Prompt: Reproduce only the stretch from the line containing "How many degrees and" through the line containing "facing to the right of the viewer", substituting "sack of pistachios" for every "bag of pistachios" and keeping everything else the same. Leave the pictures out.

§

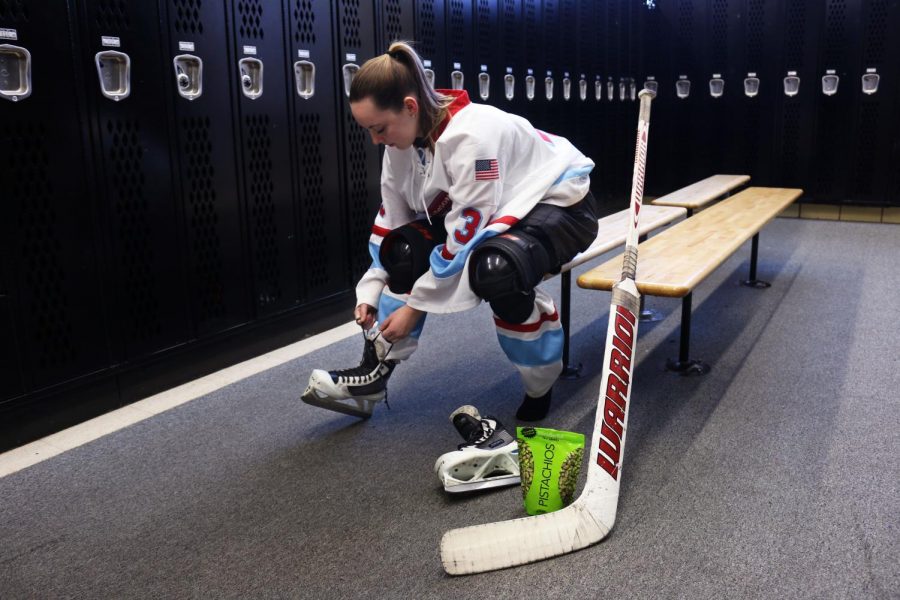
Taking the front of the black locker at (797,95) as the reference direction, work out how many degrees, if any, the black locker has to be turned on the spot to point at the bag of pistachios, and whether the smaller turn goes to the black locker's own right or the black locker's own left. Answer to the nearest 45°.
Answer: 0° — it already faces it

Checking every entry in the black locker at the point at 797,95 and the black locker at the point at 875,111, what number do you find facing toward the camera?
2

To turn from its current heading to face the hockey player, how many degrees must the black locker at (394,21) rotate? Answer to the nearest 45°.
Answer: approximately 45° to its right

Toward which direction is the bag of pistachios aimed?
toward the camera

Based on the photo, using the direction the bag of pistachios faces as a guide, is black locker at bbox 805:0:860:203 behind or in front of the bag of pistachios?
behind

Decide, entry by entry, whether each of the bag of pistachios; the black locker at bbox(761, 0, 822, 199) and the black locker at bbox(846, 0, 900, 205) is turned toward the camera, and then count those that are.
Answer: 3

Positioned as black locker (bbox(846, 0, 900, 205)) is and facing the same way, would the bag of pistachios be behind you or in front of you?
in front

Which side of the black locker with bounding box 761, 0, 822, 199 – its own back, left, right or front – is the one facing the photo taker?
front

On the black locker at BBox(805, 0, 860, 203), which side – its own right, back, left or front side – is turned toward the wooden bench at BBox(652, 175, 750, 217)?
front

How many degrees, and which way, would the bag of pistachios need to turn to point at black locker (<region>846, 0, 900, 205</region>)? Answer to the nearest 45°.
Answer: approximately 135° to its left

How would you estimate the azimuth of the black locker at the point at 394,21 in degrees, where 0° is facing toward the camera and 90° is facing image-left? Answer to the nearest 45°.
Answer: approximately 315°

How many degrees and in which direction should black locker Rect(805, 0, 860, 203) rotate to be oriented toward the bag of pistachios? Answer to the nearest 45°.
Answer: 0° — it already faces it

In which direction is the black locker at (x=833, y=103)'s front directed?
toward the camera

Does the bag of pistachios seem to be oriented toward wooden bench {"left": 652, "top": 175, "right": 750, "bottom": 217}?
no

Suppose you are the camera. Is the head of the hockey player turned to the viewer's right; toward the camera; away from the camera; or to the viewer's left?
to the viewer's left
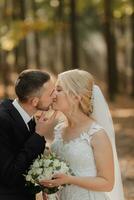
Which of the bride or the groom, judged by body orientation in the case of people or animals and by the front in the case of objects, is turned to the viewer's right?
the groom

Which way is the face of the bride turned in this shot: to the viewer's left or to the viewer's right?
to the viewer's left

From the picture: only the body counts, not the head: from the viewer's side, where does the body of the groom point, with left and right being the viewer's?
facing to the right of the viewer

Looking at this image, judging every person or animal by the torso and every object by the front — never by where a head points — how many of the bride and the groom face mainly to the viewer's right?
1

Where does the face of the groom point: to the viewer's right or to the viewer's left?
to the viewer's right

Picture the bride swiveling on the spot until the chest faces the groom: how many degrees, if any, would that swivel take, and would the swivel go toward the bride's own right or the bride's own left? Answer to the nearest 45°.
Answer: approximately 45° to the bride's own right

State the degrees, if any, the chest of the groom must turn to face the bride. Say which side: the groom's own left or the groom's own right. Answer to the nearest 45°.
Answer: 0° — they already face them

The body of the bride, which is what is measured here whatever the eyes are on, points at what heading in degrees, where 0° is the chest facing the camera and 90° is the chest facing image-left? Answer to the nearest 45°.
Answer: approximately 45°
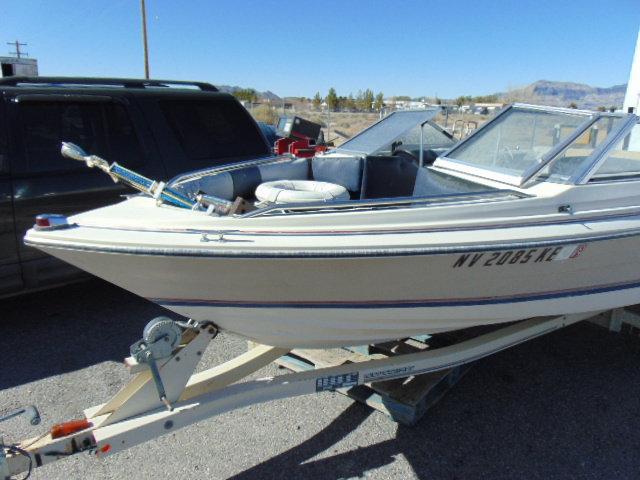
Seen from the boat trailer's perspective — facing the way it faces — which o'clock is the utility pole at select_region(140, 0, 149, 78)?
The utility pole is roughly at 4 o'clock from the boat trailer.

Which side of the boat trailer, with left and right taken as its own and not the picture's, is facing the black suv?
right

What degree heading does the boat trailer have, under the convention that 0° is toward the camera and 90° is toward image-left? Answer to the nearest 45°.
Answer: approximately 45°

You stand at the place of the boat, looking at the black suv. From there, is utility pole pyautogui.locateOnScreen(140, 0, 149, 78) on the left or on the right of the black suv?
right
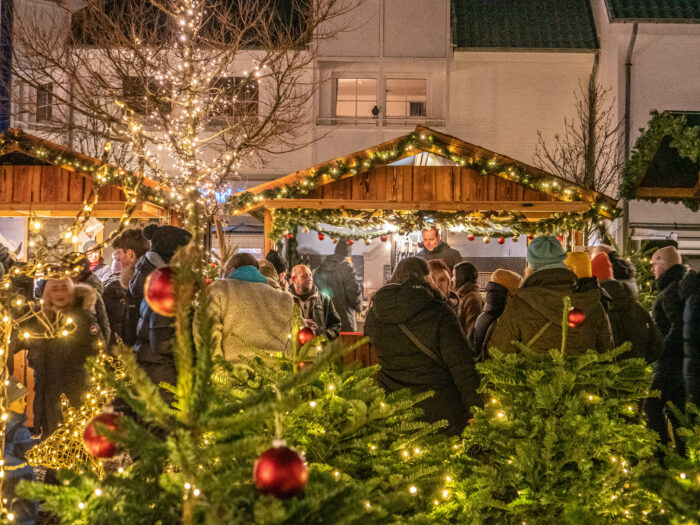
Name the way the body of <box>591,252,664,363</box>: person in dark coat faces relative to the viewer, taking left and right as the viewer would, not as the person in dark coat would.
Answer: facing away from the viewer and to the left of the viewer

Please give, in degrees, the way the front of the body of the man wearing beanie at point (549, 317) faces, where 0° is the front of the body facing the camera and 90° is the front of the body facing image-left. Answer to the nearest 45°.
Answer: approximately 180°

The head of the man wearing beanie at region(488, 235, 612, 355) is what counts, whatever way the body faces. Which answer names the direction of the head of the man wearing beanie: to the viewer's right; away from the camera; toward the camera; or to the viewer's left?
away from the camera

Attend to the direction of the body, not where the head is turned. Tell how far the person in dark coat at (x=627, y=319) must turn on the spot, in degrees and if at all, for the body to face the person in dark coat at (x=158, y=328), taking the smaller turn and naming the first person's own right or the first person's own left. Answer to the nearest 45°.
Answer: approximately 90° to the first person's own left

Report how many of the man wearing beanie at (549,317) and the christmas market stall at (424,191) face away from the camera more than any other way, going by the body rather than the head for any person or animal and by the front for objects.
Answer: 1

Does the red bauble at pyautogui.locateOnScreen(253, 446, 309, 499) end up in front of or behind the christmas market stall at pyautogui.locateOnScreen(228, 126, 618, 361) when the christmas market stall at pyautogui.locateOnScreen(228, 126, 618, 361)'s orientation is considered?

§

Problem solution:
How many degrees and in which direction should black locker Rect(805, 0, 860, 203) rotate to be oriented toward the sack of pistachios? Answer to the nearest 45°.
Answer: 0° — it already faces it

In which direction is the black locker at (x=833, y=103)'s front directed?
toward the camera

Does the sack of pistachios seem to be oriented toward wooden bench {"left": 652, "top": 175, "right": 750, "bottom": 217}?
no

Suppose you are the camera. Is the head of the hockey player turned to the viewer's right; toward the camera; away from the camera; or to the viewer's left?
to the viewer's left
Which of the bride or the groom, judged by body orientation in the case of people or animals and by the front in the case of objects, is turned to the viewer's right?
the groom

Which way is the face of the bride turned in this shot: to the viewer's left or to the viewer's right?
to the viewer's left

From the picture: only the body counts, not the head: from the viewer's side, where does the body of the groom point, with left and right being the viewer's?
facing to the right of the viewer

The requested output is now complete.